The following code provides an example to generate a Dataset object. Note that labels are created by the user and passed to the my_dataset object.

import aisy_sca
from app import *
from custom.custom_models.neural_networks import *
from aisy_sca.datasets.Dataset import Dataset
from tensorflow.keras.utils import to_categorical
import numpy as np

""" set profiling, validation and attack traces"""
x_profiling = np.random.rand(10000, 100)
x_attack = np.random.rand(1000, 100)
x_validation = np.random.rand(1000, 100)

""" set profiling, validation and attack labels"""
y_profiling = to_categorical(np.random.randint(0, 256, 10000), num_classes=256)
y_attack = to_categorical(np.random.randint(0, 256, 1000), num_classes=256)
y_validation = to_categorical(np.random.randint(0, 256, 1000), num_classes=256)

""" create list of key guesses for attack and validation sets """
labels_key_guess_validation_set = np.random.randint(0, 256, (256, 1000))
labels_key_guess_attack_set = np.random.randint(0, 256, (256, 1000))

""" create dataset object """
new_dataset = Dataset(x_profiling, y_profiling, x_attack, y_attack, x_validation, y_validation)

new_dataset_dict = {
    "filename": "new_dataset.h5",
    "key": "4DFBE0F27221FE10A78D4ADC8E490469",
    "first_sample": 0,
    "number_of_samples": 100,
    "number_of_profiling_traces": 10000,
    "number_of_attack_traces": 1000
}

aisy = aisy_sca.Aisy()
aisy.set_resources_root_folder(resources_root_folder)
aisy.set_database_root_folder(databases_root_folder)
aisy.set_datasets_root_folder(datasets_root_folder)
aisy.set_database_name("database_ascad_variable.sqlite")

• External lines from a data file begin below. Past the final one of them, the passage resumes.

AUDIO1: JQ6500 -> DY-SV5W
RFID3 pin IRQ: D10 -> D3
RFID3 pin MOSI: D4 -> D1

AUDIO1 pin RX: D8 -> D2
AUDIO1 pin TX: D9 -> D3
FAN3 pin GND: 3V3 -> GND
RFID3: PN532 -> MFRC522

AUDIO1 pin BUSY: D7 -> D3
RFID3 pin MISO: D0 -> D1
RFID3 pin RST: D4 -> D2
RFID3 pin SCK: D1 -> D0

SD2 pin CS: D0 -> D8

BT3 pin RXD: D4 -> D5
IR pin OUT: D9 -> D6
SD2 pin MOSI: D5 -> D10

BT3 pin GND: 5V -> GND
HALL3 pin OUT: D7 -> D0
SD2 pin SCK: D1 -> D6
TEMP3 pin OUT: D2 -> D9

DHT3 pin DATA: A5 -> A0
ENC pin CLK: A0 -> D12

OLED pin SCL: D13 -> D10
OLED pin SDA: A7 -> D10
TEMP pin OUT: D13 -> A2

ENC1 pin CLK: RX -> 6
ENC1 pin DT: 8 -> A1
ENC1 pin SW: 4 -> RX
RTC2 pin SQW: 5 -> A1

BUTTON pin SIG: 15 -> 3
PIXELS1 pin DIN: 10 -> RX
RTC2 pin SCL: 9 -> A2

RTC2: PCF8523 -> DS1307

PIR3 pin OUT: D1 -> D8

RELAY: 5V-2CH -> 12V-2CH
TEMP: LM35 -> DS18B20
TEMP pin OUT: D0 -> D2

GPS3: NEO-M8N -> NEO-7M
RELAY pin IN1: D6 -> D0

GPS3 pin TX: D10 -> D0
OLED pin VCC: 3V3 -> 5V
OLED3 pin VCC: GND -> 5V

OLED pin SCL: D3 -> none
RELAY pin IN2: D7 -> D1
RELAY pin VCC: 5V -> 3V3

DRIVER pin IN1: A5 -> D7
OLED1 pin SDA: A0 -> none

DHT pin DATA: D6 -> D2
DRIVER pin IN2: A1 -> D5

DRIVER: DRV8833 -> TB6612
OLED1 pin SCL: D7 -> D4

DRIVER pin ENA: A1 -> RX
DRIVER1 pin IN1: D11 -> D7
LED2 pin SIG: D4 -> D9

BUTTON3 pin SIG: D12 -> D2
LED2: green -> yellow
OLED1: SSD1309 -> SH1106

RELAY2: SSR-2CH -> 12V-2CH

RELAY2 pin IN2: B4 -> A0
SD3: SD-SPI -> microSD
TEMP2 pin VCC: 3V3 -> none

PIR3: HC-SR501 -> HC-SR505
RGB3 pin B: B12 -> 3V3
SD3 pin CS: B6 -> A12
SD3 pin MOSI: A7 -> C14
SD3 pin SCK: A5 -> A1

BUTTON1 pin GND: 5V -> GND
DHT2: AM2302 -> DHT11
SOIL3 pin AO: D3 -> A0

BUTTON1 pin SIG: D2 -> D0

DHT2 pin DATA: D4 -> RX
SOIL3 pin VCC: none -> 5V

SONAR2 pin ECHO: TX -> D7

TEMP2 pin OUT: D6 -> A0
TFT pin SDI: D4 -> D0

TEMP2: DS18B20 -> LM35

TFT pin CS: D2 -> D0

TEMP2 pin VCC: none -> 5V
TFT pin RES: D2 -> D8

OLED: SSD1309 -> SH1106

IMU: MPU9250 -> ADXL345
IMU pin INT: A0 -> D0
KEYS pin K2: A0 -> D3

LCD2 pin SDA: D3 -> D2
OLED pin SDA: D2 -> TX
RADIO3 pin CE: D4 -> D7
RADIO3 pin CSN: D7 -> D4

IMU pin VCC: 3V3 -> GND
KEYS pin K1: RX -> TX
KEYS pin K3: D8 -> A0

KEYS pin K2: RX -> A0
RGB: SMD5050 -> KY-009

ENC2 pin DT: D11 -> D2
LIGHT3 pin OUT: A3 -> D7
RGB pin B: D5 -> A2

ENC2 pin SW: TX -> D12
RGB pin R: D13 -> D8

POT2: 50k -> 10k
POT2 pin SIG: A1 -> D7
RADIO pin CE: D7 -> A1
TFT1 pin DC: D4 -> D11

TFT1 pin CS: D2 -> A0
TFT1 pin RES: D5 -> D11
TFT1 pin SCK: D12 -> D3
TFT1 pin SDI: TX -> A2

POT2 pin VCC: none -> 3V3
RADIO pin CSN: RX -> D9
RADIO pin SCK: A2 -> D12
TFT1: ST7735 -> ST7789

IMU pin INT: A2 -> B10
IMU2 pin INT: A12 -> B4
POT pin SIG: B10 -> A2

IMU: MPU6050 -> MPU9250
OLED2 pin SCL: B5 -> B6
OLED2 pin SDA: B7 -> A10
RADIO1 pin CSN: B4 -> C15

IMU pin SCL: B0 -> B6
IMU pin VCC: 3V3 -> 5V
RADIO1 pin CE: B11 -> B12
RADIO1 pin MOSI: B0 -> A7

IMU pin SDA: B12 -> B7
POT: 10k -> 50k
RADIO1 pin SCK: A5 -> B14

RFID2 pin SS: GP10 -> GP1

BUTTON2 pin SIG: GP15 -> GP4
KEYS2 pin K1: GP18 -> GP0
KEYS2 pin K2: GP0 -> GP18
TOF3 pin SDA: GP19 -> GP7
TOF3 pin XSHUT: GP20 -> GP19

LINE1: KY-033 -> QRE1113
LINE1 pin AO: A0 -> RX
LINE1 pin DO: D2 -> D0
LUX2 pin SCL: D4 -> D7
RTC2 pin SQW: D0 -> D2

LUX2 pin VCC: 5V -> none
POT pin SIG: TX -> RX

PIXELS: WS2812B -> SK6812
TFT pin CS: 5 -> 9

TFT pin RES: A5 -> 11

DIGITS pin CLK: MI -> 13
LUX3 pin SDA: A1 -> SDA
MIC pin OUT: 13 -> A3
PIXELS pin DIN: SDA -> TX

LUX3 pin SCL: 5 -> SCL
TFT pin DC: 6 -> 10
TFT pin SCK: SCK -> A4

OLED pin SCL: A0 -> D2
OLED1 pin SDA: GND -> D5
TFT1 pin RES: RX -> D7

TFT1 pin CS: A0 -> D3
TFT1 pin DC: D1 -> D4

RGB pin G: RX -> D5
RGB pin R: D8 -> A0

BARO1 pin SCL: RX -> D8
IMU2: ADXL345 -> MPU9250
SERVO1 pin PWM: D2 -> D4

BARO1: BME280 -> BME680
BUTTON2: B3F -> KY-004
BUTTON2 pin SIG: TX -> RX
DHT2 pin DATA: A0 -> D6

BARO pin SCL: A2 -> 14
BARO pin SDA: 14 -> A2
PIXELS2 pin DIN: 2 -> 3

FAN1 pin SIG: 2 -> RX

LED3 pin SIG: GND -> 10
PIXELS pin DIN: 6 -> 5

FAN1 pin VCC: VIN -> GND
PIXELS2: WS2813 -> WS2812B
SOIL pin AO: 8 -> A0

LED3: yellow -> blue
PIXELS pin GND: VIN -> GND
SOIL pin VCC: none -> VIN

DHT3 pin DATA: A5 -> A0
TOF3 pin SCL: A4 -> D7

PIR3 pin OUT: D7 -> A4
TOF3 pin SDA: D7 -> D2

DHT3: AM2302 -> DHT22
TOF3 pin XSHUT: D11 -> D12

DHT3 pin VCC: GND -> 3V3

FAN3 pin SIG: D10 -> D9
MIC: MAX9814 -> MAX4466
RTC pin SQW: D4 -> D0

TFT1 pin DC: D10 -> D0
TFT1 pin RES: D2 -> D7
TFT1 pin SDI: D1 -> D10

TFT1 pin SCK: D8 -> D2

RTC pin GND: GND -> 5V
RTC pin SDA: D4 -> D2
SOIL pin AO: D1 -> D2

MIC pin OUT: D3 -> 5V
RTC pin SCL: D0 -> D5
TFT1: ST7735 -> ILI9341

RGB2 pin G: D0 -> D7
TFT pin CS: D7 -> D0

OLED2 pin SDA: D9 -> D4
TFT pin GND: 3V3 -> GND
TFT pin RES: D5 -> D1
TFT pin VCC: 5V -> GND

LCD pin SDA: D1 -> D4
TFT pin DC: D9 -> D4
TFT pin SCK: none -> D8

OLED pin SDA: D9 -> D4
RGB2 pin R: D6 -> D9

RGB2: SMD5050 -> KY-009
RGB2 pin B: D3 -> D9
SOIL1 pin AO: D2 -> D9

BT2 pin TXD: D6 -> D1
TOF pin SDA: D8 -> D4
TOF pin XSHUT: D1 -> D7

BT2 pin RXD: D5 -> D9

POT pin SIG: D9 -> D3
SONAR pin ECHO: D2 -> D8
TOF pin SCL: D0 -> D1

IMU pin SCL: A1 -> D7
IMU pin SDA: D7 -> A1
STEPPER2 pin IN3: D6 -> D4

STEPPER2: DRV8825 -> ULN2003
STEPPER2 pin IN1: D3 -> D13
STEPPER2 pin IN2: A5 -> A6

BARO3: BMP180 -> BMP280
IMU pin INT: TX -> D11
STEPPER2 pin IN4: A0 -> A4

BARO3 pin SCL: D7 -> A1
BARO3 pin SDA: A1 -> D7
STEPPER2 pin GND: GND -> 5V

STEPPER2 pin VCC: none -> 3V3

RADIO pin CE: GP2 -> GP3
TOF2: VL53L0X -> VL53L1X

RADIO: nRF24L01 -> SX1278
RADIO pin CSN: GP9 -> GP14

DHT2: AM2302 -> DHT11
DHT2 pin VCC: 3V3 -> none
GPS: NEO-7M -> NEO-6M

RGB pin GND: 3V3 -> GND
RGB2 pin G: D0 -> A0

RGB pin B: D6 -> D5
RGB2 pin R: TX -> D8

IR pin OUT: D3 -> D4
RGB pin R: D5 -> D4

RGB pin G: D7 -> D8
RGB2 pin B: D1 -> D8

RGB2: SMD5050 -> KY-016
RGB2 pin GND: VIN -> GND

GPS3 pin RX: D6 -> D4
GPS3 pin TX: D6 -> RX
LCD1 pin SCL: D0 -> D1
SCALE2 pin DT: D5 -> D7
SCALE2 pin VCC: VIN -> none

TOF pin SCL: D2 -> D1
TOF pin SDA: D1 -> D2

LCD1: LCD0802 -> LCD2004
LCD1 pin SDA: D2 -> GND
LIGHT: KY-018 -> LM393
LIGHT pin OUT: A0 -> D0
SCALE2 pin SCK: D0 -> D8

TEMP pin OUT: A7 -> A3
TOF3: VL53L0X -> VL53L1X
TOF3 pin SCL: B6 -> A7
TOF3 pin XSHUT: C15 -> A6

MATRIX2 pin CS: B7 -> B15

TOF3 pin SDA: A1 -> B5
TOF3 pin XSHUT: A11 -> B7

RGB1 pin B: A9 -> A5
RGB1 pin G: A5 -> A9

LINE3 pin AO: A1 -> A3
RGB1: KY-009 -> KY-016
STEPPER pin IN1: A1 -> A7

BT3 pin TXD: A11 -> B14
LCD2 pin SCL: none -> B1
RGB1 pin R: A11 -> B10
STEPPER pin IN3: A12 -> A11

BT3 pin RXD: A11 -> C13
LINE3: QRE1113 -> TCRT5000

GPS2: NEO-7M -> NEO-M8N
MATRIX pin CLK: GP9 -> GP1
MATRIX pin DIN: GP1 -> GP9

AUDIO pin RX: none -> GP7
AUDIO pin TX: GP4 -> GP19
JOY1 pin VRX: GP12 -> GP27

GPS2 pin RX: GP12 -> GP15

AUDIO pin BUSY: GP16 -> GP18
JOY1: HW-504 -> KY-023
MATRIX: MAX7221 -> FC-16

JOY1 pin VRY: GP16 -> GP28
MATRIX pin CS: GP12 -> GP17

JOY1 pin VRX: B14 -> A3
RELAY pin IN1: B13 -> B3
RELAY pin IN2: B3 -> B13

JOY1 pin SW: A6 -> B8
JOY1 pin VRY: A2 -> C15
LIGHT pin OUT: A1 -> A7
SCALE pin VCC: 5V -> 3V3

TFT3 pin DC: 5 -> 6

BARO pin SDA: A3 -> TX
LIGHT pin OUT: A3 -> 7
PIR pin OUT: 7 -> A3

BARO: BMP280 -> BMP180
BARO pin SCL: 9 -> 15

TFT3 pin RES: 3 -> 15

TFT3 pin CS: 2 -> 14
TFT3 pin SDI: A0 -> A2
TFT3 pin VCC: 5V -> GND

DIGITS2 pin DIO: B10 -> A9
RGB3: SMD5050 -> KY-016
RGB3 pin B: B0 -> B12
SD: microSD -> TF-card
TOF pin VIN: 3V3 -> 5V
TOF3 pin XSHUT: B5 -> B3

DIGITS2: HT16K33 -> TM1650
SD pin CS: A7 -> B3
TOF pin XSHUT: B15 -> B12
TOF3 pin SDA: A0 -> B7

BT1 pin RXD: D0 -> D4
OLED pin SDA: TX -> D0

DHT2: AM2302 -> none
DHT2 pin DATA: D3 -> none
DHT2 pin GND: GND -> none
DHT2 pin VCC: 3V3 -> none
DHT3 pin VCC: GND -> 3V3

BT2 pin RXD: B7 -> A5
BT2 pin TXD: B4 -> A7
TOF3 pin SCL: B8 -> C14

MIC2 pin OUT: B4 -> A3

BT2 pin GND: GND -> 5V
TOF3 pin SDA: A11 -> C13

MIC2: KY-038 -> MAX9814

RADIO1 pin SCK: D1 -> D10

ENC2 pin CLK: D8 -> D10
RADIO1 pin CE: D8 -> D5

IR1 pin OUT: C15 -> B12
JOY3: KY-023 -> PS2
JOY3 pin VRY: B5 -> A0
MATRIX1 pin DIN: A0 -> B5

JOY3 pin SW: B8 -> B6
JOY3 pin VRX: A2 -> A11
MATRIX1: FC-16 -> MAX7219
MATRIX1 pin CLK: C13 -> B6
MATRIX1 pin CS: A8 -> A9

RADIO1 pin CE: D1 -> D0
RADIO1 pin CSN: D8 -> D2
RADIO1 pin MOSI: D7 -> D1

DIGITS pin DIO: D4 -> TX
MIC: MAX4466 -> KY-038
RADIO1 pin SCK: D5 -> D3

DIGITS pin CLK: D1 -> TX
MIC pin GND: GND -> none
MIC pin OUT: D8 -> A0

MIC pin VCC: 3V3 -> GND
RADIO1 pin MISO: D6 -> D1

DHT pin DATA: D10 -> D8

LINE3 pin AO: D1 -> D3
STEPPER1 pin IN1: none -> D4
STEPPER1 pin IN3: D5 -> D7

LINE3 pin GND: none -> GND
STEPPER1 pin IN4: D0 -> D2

""" User must set dataset object and value of good key for GE and SR """
aisy.set_classes(256)
aisy.set_good_key(224)
aisy.set_dataset(new_dataset_dict, dataset=new_dataset)
aisy.set_labels_key_guesses_attack_set(labels_key_guess_attack_set)
aisy.set_labels_key_guesses_validation_set(labels_key_guess_validation_set)

aisy.set_batch_size(400)
aisy.set_epochs(10)
aisy.add_neural_network(mlp)
aisy.run()

In the above example, labels (y_profiling, y_validation, y_attack) are generated before the method run() from main Aisy class is called.